Braising fish in a pot and then burying the pot in hot ash is a common cooking technique in northern Vietnam. However, in Lai Châu province, the ethnic Thái community has a rather primitive way of cooking. They wrap fish in a leaf, and then cook them in hot ash. The mild aroma of the green leaf makes the fish tastier, and the dish is a delicacy in the region.
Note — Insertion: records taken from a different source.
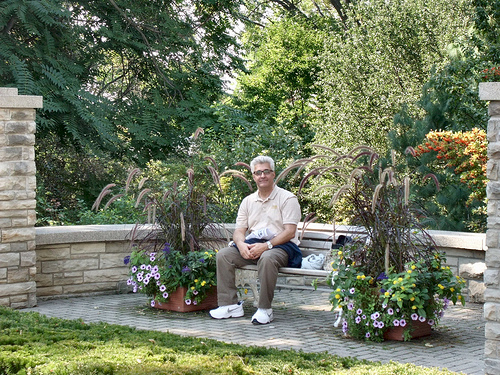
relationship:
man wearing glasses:
[205, 154, 303, 326] [253, 167, 268, 177]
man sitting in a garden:
[207, 154, 303, 327] [20, 104, 490, 373]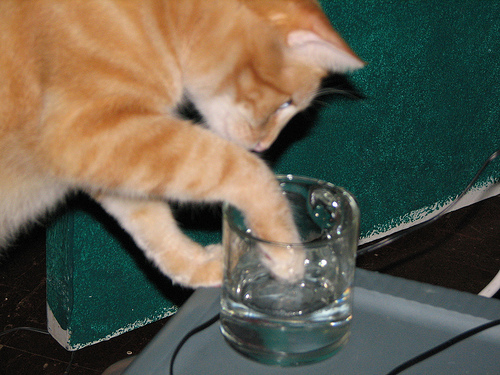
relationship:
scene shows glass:
[5, 7, 495, 372] [221, 174, 356, 364]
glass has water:
[221, 174, 356, 364] [231, 271, 348, 344]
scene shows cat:
[5, 7, 495, 372] [3, 2, 361, 289]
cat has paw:
[3, 2, 361, 289] [260, 239, 310, 286]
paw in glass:
[260, 239, 310, 286] [221, 174, 356, 364]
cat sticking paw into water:
[3, 2, 361, 289] [231, 271, 348, 344]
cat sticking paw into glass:
[3, 2, 361, 289] [221, 174, 356, 364]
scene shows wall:
[5, 7, 495, 372] [355, 16, 499, 234]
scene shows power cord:
[5, 7, 495, 372] [472, 269, 500, 297]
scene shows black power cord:
[5, 7, 495, 372] [168, 148, 496, 374]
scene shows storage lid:
[5, 7, 495, 372] [119, 251, 497, 371]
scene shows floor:
[5, 7, 495, 372] [363, 188, 499, 304]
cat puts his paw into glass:
[3, 2, 361, 289] [221, 174, 356, 364]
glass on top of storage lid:
[221, 174, 356, 364] [119, 251, 497, 371]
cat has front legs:
[3, 2, 361, 289] [84, 118, 308, 286]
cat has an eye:
[3, 2, 361, 289] [276, 98, 295, 111]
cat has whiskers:
[3, 2, 361, 289] [316, 84, 366, 112]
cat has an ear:
[3, 2, 361, 289] [289, 30, 364, 75]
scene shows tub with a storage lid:
[5, 7, 495, 372] [119, 251, 497, 371]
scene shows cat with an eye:
[5, 7, 495, 372] [276, 98, 295, 111]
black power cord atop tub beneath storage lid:
[351, 154, 496, 255] [119, 251, 497, 371]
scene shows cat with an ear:
[5, 7, 495, 372] [289, 30, 364, 75]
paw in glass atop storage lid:
[260, 239, 310, 286] [119, 251, 497, 371]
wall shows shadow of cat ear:
[355, 16, 499, 234] [289, 30, 364, 75]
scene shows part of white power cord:
[5, 7, 495, 372] [472, 269, 500, 297]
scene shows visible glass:
[5, 7, 495, 372] [221, 174, 356, 364]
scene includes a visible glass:
[5, 7, 495, 372] [221, 174, 356, 364]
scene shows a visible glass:
[5, 7, 495, 372] [221, 174, 356, 364]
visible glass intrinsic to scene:
[221, 174, 356, 364] [5, 7, 495, 372]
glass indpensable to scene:
[221, 174, 356, 364] [5, 7, 495, 372]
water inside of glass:
[231, 271, 348, 344] [221, 174, 356, 364]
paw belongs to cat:
[260, 239, 310, 286] [3, 2, 361, 289]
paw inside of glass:
[260, 239, 310, 286] [221, 174, 356, 364]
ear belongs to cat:
[289, 30, 364, 75] [3, 2, 361, 289]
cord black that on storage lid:
[168, 148, 496, 374] [119, 251, 497, 371]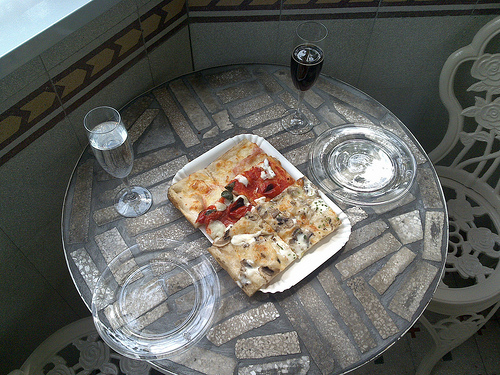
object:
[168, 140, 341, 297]
pizza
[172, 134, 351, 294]
plate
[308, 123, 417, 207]
plate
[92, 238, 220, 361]
plate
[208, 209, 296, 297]
pizza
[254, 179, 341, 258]
pizza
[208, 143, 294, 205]
pizza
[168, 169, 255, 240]
pizza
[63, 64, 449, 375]
table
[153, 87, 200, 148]
inlaid stone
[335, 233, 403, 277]
inlaid stone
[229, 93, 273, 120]
inlaid stone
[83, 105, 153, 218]
glass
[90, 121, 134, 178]
water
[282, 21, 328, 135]
glass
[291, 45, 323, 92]
soda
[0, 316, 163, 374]
chair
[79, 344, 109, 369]
flower design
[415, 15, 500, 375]
chair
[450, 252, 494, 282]
flower design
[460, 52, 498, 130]
flower design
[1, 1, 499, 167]
border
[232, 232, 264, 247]
mushroom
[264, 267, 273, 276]
mushroom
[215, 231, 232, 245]
mushroom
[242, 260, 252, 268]
mushroom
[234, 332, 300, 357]
inlaid stone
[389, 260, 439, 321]
inlaid stone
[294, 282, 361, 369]
inlaid stone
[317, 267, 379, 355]
inlaid stone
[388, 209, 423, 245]
inlaid stone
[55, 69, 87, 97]
yellow arrow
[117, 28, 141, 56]
yellow arrow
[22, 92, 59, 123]
yellow arrow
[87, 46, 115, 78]
yellow arrow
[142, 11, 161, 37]
yellow arrow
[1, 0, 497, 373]
wall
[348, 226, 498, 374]
ground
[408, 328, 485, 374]
brick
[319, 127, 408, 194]
reflection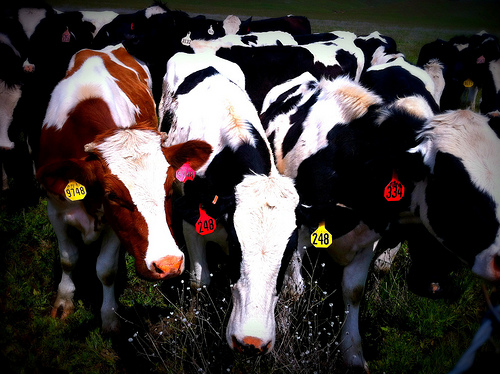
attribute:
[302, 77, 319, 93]
spot — small, black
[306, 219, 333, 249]
tag — yellow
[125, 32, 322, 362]
cow — black and white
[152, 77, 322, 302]
cow — black and white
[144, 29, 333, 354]
cow — black and white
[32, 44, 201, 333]
cow — black and white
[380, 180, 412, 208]
tag — red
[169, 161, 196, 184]
tag — red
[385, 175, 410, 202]
tag — red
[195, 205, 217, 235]
tag — red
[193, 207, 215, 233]
redtag — red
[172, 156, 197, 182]
redtag — red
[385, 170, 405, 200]
redtag — red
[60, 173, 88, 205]
ear tag — yellow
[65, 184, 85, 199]
number — 9748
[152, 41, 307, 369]
cow — black and white, brown and white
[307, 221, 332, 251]
ear tag — yellow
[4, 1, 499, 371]
cows — tagged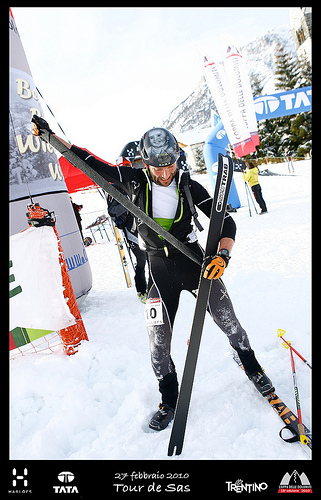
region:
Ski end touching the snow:
[171, 437, 179, 455]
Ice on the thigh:
[222, 316, 231, 322]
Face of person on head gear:
[149, 129, 164, 142]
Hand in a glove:
[206, 257, 223, 276]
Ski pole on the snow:
[294, 374, 296, 384]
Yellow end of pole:
[277, 329, 283, 335]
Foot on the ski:
[257, 379, 271, 391]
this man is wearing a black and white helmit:
[136, 125, 180, 168]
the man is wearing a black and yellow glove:
[198, 246, 233, 279]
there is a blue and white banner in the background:
[250, 90, 317, 122]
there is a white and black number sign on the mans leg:
[142, 291, 166, 325]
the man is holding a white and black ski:
[189, 152, 237, 352]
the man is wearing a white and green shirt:
[143, 174, 187, 227]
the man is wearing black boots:
[142, 374, 180, 436]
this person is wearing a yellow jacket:
[245, 165, 261, 187]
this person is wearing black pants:
[248, 184, 268, 215]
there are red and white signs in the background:
[212, 55, 249, 162]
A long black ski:
[166, 153, 235, 456]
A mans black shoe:
[142, 372, 181, 434]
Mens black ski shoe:
[240, 346, 280, 401]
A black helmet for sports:
[138, 125, 184, 170]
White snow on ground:
[30, 358, 134, 451]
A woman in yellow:
[244, 155, 269, 218]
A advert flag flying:
[198, 39, 269, 156]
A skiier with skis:
[27, 105, 309, 446]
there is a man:
[29, 113, 281, 433]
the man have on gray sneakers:
[146, 369, 279, 431]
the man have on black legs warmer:
[156, 344, 265, 408]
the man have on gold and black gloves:
[28, 108, 228, 284]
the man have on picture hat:
[139, 124, 187, 168]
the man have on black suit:
[66, 140, 248, 408]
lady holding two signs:
[200, 46, 267, 217]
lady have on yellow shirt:
[242, 166, 262, 185]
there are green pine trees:
[188, 38, 310, 181]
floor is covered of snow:
[60, 367, 150, 469]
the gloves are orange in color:
[200, 247, 237, 282]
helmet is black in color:
[121, 117, 195, 168]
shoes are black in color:
[143, 398, 176, 427]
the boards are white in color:
[205, 67, 262, 174]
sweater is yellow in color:
[249, 160, 260, 189]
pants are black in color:
[250, 186, 273, 213]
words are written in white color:
[21, 128, 68, 193]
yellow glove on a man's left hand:
[202, 253, 228, 280]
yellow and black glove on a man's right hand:
[28, 114, 55, 142]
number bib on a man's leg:
[143, 295, 165, 326]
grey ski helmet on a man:
[139, 127, 181, 168]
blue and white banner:
[240, 84, 314, 123]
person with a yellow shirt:
[242, 159, 269, 217]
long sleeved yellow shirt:
[243, 166, 259, 187]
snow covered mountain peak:
[120, 20, 307, 152]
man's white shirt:
[146, 178, 183, 223]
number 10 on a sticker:
[144, 306, 157, 322]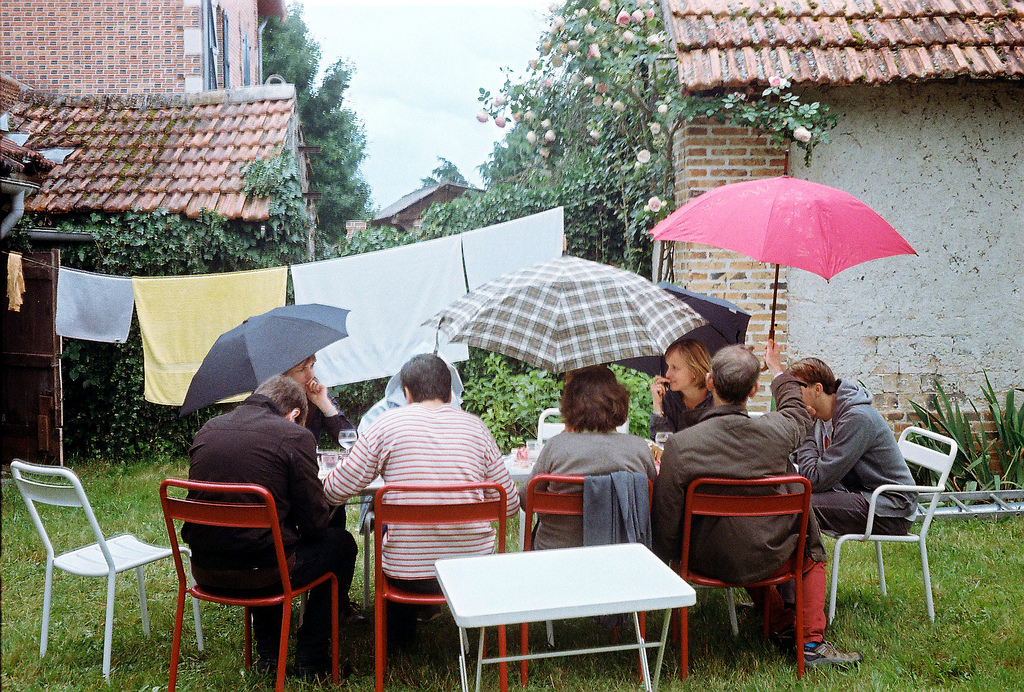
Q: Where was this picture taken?
A: Next to people.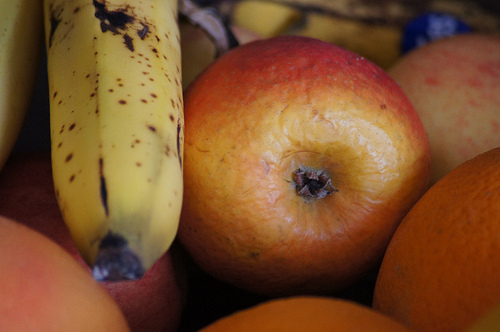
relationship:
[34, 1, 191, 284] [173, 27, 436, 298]
banana near apple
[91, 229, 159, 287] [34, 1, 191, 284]
end of banana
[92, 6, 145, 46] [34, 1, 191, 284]
bruise on banana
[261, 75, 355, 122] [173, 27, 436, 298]
skin on apple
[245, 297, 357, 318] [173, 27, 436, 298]
orange underneath apple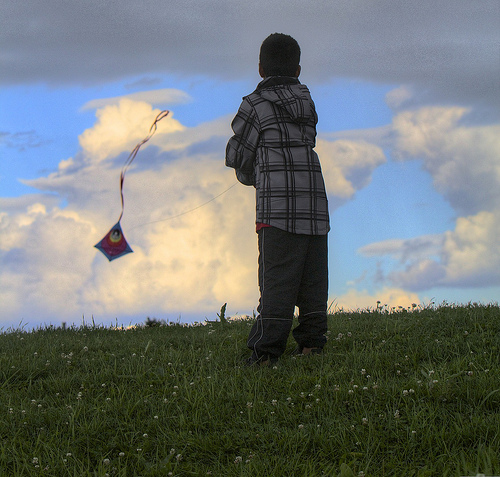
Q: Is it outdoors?
A: Yes, it is outdoors.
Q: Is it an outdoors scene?
A: Yes, it is outdoors.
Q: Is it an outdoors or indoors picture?
A: It is outdoors.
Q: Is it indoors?
A: No, it is outdoors.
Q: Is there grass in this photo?
A: Yes, there is grass.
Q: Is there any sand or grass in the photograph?
A: Yes, there is grass.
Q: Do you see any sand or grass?
A: Yes, there is grass.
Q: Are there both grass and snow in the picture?
A: No, there is grass but no snow.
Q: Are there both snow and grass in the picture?
A: No, there is grass but no snow.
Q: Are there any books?
A: No, there are no books.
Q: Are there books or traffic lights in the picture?
A: No, there are no books or traffic lights.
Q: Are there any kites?
A: Yes, there is a kite.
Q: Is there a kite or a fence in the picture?
A: Yes, there is a kite.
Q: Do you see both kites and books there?
A: No, there is a kite but no books.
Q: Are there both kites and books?
A: No, there is a kite but no books.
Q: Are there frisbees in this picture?
A: No, there are no frisbees.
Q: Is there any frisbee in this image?
A: No, there are no frisbees.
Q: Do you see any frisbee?
A: No, there are no frisbees.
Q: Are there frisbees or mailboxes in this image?
A: No, there are no frisbees or mailboxes.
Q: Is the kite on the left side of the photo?
A: Yes, the kite is on the left of the image.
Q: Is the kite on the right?
A: No, the kite is on the left of the image.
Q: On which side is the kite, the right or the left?
A: The kite is on the left of the image.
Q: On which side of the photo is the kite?
A: The kite is on the left of the image.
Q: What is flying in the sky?
A: The kite is flying in the sky.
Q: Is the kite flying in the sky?
A: Yes, the kite is flying in the sky.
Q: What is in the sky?
A: The kite is in the sky.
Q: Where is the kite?
A: The kite is in the sky.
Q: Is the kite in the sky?
A: Yes, the kite is in the sky.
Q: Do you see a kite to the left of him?
A: Yes, there is a kite to the left of the boy.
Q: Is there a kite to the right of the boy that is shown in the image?
A: No, the kite is to the left of the boy.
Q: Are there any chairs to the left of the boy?
A: No, there is a kite to the left of the boy.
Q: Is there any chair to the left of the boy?
A: No, there is a kite to the left of the boy.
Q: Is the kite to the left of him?
A: Yes, the kite is to the left of a boy.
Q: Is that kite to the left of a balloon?
A: No, the kite is to the left of a boy.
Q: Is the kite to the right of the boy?
A: No, the kite is to the left of the boy.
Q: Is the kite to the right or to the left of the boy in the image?
A: The kite is to the left of the boy.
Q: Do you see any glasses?
A: No, there are no glasses.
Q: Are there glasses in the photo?
A: No, there are no glasses.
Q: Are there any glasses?
A: No, there are no glasses.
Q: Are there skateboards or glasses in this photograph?
A: No, there are no glasses or skateboards.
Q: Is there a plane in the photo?
A: No, there are no airplanes.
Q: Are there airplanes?
A: No, there are no airplanes.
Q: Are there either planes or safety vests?
A: No, there are no planes or safety vests.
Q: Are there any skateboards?
A: No, there are no skateboards.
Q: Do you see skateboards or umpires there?
A: No, there are no skateboards or umpires.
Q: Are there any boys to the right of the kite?
A: Yes, there is a boy to the right of the kite.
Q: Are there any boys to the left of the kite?
A: No, the boy is to the right of the kite.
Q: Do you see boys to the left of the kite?
A: No, the boy is to the right of the kite.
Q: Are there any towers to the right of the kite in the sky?
A: No, there is a boy to the right of the kite.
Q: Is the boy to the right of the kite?
A: Yes, the boy is to the right of the kite.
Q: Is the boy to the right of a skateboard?
A: No, the boy is to the right of the kite.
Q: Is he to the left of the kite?
A: No, the boy is to the right of the kite.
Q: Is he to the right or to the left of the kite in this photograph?
A: The boy is to the right of the kite.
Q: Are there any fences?
A: No, there are no fences.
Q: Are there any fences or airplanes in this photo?
A: No, there are no fences or airplanes.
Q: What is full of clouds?
A: The sky is full of clouds.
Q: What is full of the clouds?
A: The sky is full of clouds.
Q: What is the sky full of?
A: The sky is full of clouds.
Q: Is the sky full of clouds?
A: Yes, the sky is full of clouds.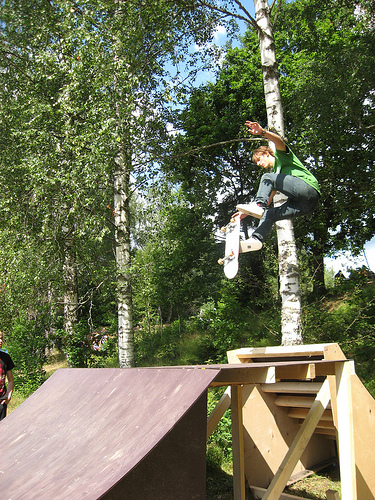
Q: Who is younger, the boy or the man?
A: The boy is younger than the man.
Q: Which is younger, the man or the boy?
A: The boy is younger than the man.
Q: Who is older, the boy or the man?
A: The man is older than the boy.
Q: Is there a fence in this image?
A: No, there are no fences.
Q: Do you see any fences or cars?
A: No, there are no fences or cars.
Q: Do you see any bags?
A: No, there are no bags.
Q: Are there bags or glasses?
A: No, there are no bags or glasses.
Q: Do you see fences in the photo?
A: No, there are no fences.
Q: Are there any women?
A: No, there are no women.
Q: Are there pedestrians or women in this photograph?
A: No, there are no women or pedestrians.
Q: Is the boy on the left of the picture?
A: Yes, the boy is on the left of the image.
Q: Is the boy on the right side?
A: No, the boy is on the left of the image.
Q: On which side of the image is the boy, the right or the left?
A: The boy is on the left of the image.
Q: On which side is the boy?
A: The boy is on the left of the image.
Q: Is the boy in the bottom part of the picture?
A: Yes, the boy is in the bottom of the image.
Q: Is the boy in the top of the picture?
A: No, the boy is in the bottom of the image.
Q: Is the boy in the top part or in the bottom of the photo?
A: The boy is in the bottom of the image.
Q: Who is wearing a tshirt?
A: The boy is wearing a tshirt.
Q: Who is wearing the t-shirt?
A: The boy is wearing a tshirt.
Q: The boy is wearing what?
A: The boy is wearing a t-shirt.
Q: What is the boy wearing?
A: The boy is wearing a t-shirt.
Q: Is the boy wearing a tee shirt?
A: Yes, the boy is wearing a tee shirt.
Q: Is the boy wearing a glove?
A: No, the boy is wearing a tee shirt.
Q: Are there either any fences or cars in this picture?
A: No, there are no fences or cars.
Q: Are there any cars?
A: No, there are no cars.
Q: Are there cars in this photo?
A: No, there are no cars.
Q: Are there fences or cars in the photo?
A: No, there are no cars or fences.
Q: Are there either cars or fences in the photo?
A: No, there are no cars or fences.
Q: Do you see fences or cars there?
A: No, there are no cars or fences.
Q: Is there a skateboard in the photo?
A: Yes, there is a skateboard.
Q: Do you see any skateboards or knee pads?
A: Yes, there is a skateboard.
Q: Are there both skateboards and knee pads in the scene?
A: No, there is a skateboard but no knee pads.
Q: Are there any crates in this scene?
A: No, there are no crates.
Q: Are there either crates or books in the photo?
A: No, there are no crates or books.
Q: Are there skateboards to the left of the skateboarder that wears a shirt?
A: Yes, there is a skateboard to the left of the skateboarder.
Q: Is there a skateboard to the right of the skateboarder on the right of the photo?
A: No, the skateboard is to the left of the skateboarder.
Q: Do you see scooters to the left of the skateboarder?
A: No, there is a skateboard to the left of the skateboarder.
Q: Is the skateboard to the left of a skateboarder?
A: Yes, the skateboard is to the left of a skateboarder.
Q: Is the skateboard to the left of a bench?
A: No, the skateboard is to the left of a skateboarder.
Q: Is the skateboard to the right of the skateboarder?
A: No, the skateboard is to the left of the skateboarder.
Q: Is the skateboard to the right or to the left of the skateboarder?
A: The skateboard is to the left of the skateboarder.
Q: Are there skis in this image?
A: No, there are no skis.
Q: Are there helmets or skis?
A: No, there are no skis or helmets.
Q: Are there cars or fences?
A: No, there are no fences or cars.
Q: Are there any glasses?
A: No, there are no glasses.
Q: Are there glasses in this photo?
A: No, there are no glasses.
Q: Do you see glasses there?
A: No, there are no glasses.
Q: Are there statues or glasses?
A: No, there are no glasses or statues.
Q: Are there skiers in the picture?
A: No, there are no skiers.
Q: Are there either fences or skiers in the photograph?
A: No, there are no skiers or fences.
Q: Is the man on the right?
A: Yes, the man is on the right of the image.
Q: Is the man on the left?
A: No, the man is on the right of the image.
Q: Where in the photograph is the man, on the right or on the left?
A: The man is on the right of the image.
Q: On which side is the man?
A: The man is on the right of the image.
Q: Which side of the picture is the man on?
A: The man is on the right of the image.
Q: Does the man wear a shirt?
A: Yes, the man wears a shirt.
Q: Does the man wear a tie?
A: No, the man wears a shirt.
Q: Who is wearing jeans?
A: The man is wearing jeans.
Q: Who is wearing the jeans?
A: The man is wearing jeans.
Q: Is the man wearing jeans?
A: Yes, the man is wearing jeans.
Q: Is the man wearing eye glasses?
A: No, the man is wearing jeans.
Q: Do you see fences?
A: No, there are no fences.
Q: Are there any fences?
A: No, there are no fences.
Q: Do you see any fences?
A: No, there are no fences.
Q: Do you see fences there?
A: No, there are no fences.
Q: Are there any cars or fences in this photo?
A: No, there are no fences or cars.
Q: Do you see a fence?
A: No, there are no fences.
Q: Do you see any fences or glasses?
A: No, there are no fences or glasses.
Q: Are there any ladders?
A: No, there are no ladders.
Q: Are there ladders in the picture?
A: No, there are no ladders.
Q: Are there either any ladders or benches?
A: No, there are no ladders or benches.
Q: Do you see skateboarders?
A: Yes, there is a skateboarder.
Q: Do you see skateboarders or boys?
A: Yes, there is a skateboarder.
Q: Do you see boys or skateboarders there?
A: Yes, there is a skateboarder.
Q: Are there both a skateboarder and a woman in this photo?
A: No, there is a skateboarder but no women.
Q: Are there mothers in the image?
A: No, there are no mothers.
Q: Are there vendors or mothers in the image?
A: No, there are no mothers or vendors.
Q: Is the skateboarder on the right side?
A: Yes, the skateboarder is on the right of the image.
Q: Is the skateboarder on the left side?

The fish used in this dish is a small freshwater goby species in the genus Rhinogobius, caught in the mountain streams in northwest Vietnam. The species name could be Rhinogobius duospilus, however in Vietnam there are also other spieces of the same genus such as Rhinogobius giurinus or Rhinogobius leavelli. The local name for the fish is “cá bống suối”, which literally means “stream goby“.
The cooking method can be summerized like this: First, the stream goby fish are marinated with local spices including lemongrass, chili, ginger, black pepper, mắc khén pepper (Zanthoxylum rhetsa), basil leaves, and a different wild basil leaves. The fish then get wrapped in lá dong leaves (Stachyphrynium placentarium), and finally get cooked in hot ash.
Rinse the stream gobies with brine water to remove the fish smell. Marinate the fish with all the prepared spices for 15-30 mins
Wrap the fish in a big leaf. The leaf should not be too young or too old, and should not have holes or cracks.
Bury the fish wrap in hot ash. Flip the wrap every 30 mins until the fish are cooked.
Serve with hot rice, sticky rice, or adjust the saltiness to serve as a drinking food.